The European Commission is set to take action over member states’ slow pace of implementation on a key piece of EU environmental policy. Brussels is apparently unhappy that its 1996 Integrated Pollution Prevention and Control Directive (IPPC) has not been fully implemented by Europe’s capitals. The IPPC directive aims to regulate and limit air, water and soil pollution from large scale industrial and agricultural operations such as cement factories, power plants and intensive livestock farming. Operators must obtain a permit from their respective national authorities showing that they comply with stringent pollution prevention measures.
A new report – based on 2000-2202 figures - commissioned by Brussels shows that so far only 13 per cent of all operators in the EU 15 have been granted permits.With a looming October 2007 deadline for existing operators to conform to the directive, the commission fears that unless greater efforts are made by member states, “environmental improvements foreseen by the directive will be compromised.”

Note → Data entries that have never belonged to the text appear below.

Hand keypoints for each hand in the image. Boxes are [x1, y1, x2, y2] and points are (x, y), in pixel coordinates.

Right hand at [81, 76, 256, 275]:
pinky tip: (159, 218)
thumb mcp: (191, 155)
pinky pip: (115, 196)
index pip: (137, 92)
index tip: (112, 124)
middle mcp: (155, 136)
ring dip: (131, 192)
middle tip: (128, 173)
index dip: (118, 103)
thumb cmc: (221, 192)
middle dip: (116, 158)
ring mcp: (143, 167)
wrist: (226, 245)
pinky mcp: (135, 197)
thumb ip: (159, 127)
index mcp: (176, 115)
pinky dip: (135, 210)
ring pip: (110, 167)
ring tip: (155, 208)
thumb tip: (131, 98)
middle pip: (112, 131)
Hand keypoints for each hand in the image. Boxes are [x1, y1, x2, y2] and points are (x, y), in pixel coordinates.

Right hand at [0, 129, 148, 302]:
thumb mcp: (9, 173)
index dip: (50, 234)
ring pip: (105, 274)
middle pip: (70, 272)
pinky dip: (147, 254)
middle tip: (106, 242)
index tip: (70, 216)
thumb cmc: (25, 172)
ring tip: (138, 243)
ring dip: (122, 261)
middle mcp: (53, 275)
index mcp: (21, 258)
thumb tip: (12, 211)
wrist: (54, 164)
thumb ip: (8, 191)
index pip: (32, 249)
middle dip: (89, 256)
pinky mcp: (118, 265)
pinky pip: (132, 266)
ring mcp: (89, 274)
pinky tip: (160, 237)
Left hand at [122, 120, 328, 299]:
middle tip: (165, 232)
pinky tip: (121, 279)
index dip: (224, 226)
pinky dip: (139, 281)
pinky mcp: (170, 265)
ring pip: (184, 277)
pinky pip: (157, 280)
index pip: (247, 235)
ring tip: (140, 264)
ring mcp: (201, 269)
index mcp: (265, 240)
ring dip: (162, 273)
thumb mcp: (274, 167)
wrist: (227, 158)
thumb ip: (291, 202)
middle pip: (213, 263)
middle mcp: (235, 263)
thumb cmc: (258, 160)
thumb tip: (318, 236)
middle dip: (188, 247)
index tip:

EU environment chief, Stavros Dimas said further delays could cause environmental problems. “Nine years after the adoption of this major piece of legislation and two years before the deadline for its application, many installations do not yet comply with the conditions set out,” said Dimas. “This may cause significant environmental damage.” Eight member states have ongoing infringement procedures against them over incorrect transposition of the directive, revealed the commission.